▸ **Fragment tekstu**
........
Blog na onecie, czyli na siłę wciśnięta w kobiecość

Spread the love

Półtora roku temu po wielu namowach i sugestiach różnych znajomych osób postanowiłam zostać blogerką.  Przekonano mnie, że warto mieć stały kontakt z czytelnikami, a nie tylko od książki do książki.  Zwłaszcza, że nie jestem fabryką powieści jak nie przymierzając Józef Ignacy Kraszewski, który napisał ponad czterysta książek. Ja zaledwie pięć. Gdy się więc już zdecydowałam, stanęłam przed zadaniem wybrania portalu, na którym będę prowadziła bloga. Najpierw myślałam o własnej stronie www.piekarska.net. No bo skoro mam swoją domenę, stronę, a na serwerze opłaconą przestrzeń 10 gigabajtów to może tam? Przyjaciele radzili jednak wejść do blogosfery. Czyli ni mniej ni więcej tylko wybrać jakiś ogólnopolski portal, na którym bloguje wiele osób i założyć na nim bloga. Link z adresem podpiąć pod swoją stronę.
–  Tylko gdy będziesz pomiędzy innymi blogerami masz szansę pozyskać nowych czytelników i odesłać ich do książek – tłumaczyli. – Ludzie czytają jednego bloga i w sposób naturalny przechodzą do drugiego. W przeciwnym razie będzie odwrotna kolejność. Najpierw ktoś znajdzie książkę, a potem bloga. A to przecież trudniejsze.
„Tak – pomyślałam. – To mi da tyle, co i do tej pory. A założenie bloga na jakimś ogólnopolskim portalu informacyjnym rzeczywiście ma szanse przynieść nowych czytelników.” Zwłaszcza, że sama też często poczytam coś na jednym blogu i… przerzuca mnie na inny.
........
▸ **Surowe dane**
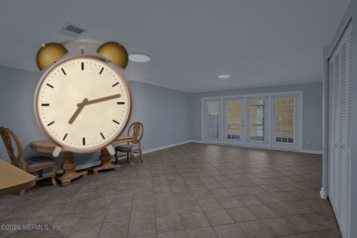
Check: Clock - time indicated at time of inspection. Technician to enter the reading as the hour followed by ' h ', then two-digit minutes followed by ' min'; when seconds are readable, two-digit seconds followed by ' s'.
7 h 13 min
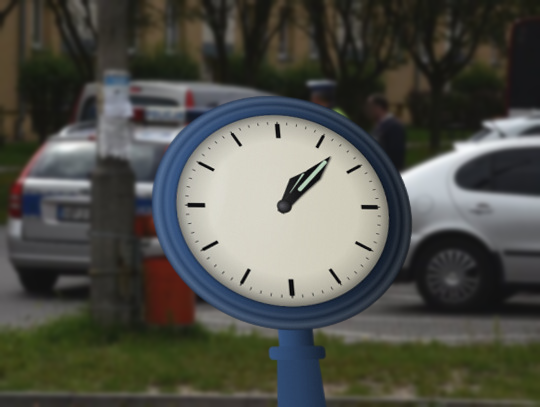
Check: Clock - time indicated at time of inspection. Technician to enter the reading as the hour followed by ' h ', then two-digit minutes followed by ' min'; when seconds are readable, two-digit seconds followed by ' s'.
1 h 07 min
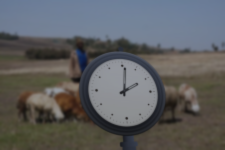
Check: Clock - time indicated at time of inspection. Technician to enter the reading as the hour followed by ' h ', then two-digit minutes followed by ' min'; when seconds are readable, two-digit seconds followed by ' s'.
2 h 01 min
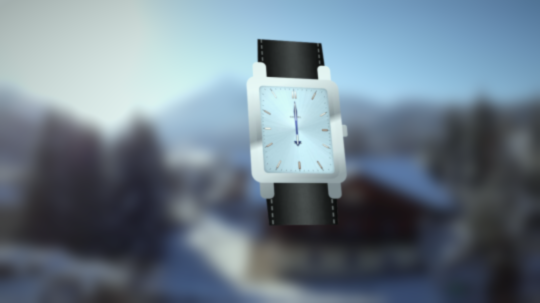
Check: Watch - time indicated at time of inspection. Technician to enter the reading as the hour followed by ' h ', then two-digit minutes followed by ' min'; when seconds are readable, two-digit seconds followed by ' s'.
6 h 00 min
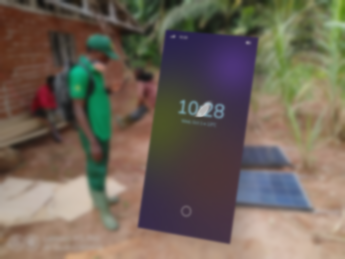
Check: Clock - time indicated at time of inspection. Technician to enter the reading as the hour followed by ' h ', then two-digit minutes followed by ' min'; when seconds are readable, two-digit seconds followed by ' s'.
10 h 28 min
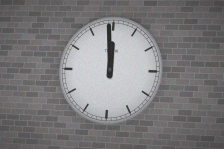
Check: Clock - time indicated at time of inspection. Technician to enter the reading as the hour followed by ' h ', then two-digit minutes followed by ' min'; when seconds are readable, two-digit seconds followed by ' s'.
11 h 59 min
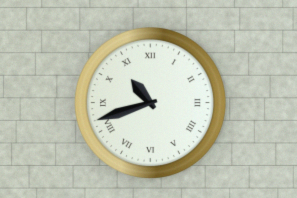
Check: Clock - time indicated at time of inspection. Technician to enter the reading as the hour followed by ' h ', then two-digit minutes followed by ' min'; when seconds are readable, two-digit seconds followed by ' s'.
10 h 42 min
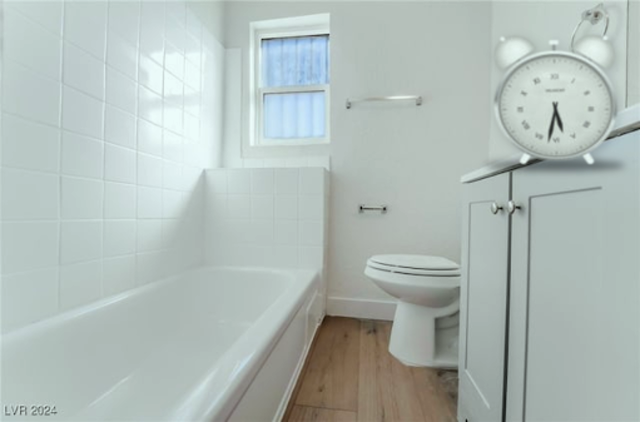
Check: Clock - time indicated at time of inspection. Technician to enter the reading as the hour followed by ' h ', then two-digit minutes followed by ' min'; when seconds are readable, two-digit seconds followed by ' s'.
5 h 32 min
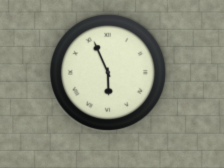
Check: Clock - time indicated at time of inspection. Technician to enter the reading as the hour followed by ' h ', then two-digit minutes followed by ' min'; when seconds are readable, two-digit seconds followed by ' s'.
5 h 56 min
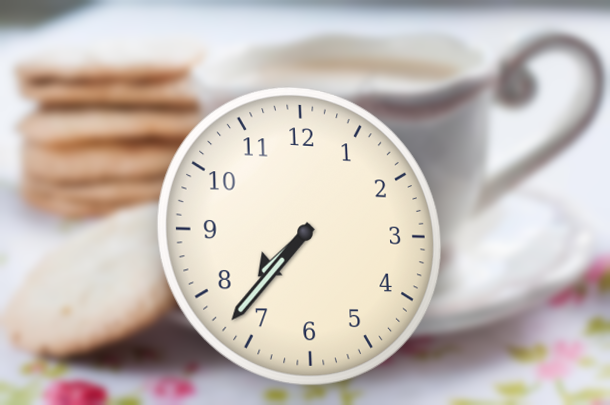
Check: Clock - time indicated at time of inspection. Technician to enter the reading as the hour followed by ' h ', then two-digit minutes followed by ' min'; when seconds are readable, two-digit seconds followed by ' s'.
7 h 37 min
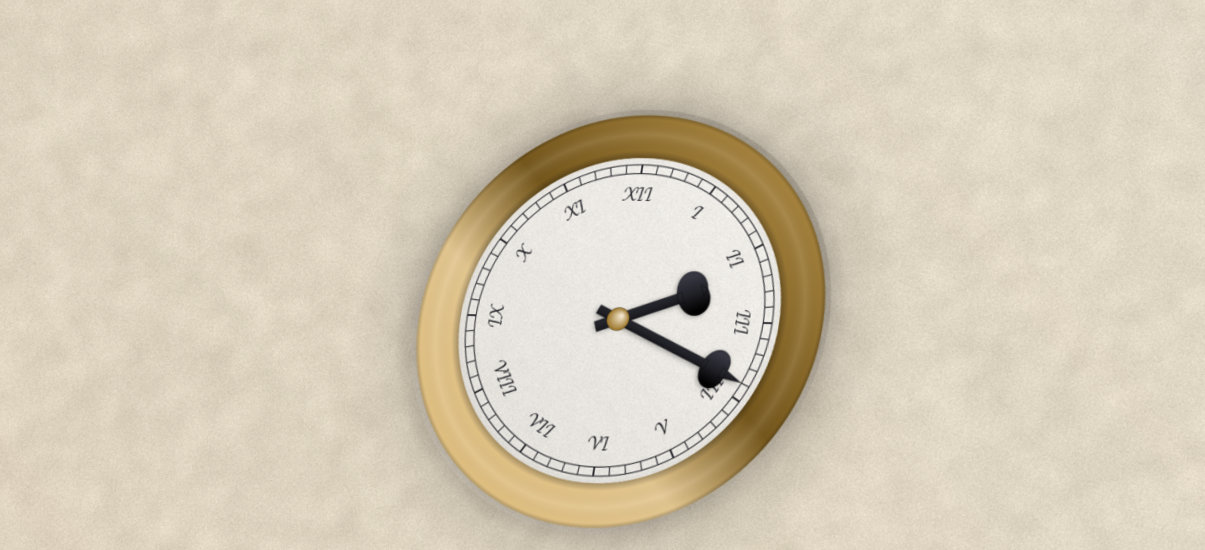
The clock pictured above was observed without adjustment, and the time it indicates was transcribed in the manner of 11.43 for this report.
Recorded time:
2.19
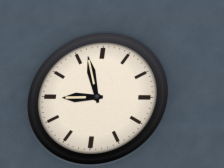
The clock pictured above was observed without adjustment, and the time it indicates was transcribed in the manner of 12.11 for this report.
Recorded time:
8.57
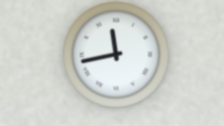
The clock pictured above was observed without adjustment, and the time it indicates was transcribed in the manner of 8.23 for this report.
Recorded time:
11.43
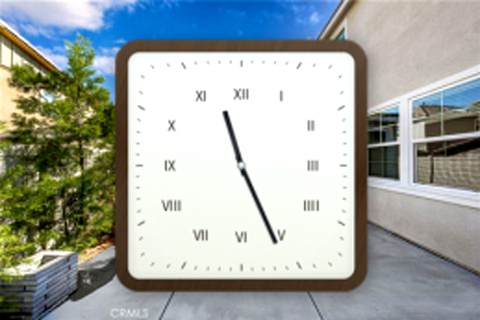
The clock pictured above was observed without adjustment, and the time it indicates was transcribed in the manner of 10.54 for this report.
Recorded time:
11.26
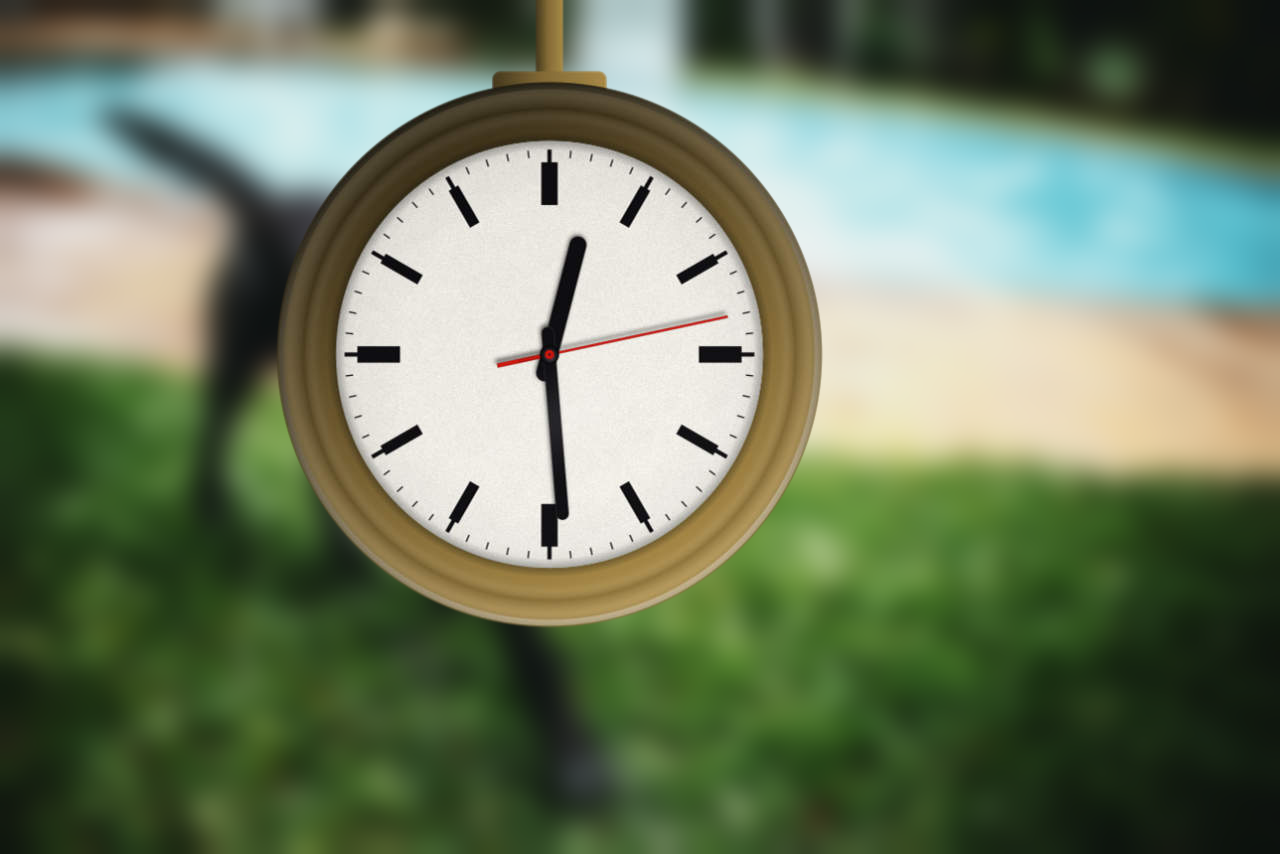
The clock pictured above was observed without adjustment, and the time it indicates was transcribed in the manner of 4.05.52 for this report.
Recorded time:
12.29.13
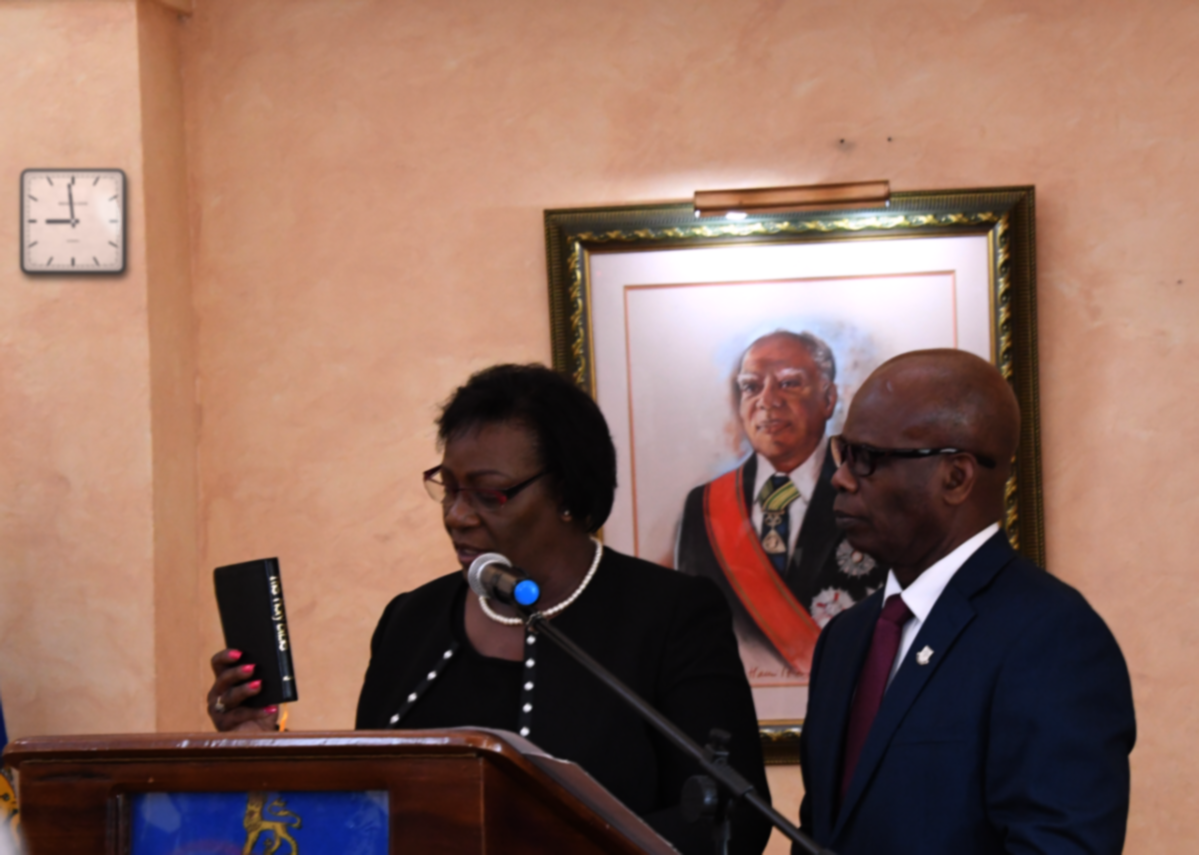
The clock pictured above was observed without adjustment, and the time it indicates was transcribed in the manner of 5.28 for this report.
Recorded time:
8.59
........
▸ **Ćwiczenia**
1 - Przepisz dokładnie fragment tekstu o zakładaniu bloga: zacznij od słów „Blog na onecie, czyli” i zakończ po słowach „pod swoją stronę.”.
2 - Wypisz wszystkie podane w tekście o zakładaniu bloga ilości, które określają czas, liczbę książek lub pojemność serwera.

▸ **Odpowiedzi**
1 -
Blog na onecie, czyli na siłę wciśnięta w kobiecość

Spread the love

Półtora roku temu po wielu namowach i sugestiach różnych znajomych osób postanowiłam zostać blogerką.  Przekonano mnie, że warto mieć stały kontakt z czytelnikami, a nie tylko od książki do książki.  Zwłaszcza, że nie jestem fabryką powieści jak nie przymierzając Józef Ignacy Kraszewski, który napisał ponad czterysta książek. Ja zaledwie pięć. Gdy się więc już zdecydowałam, stanęłam przed zadaniem wybrania portalu, na którym będę prowadziła bloga. Najpierw myślałam o własnej stronie www.piekarska.net. No bo skoro mam swoją domenę, stronę, a na serwerze opłaconą przestrzeń 10 gigabajtów to może tam? Przyjaciele radzili jednak wejść do blogosfery. Czyli ni mniej ni więcej tylko wybrać jakiś ogólnopolski portal, na którym bloguje wiele osób i założyć na nim bloga. Link z adresem podpiąć pod swoją stronę.

2 -
- półtora roku
- ponad czterysta książek
- pięć
- 10 gigabajtów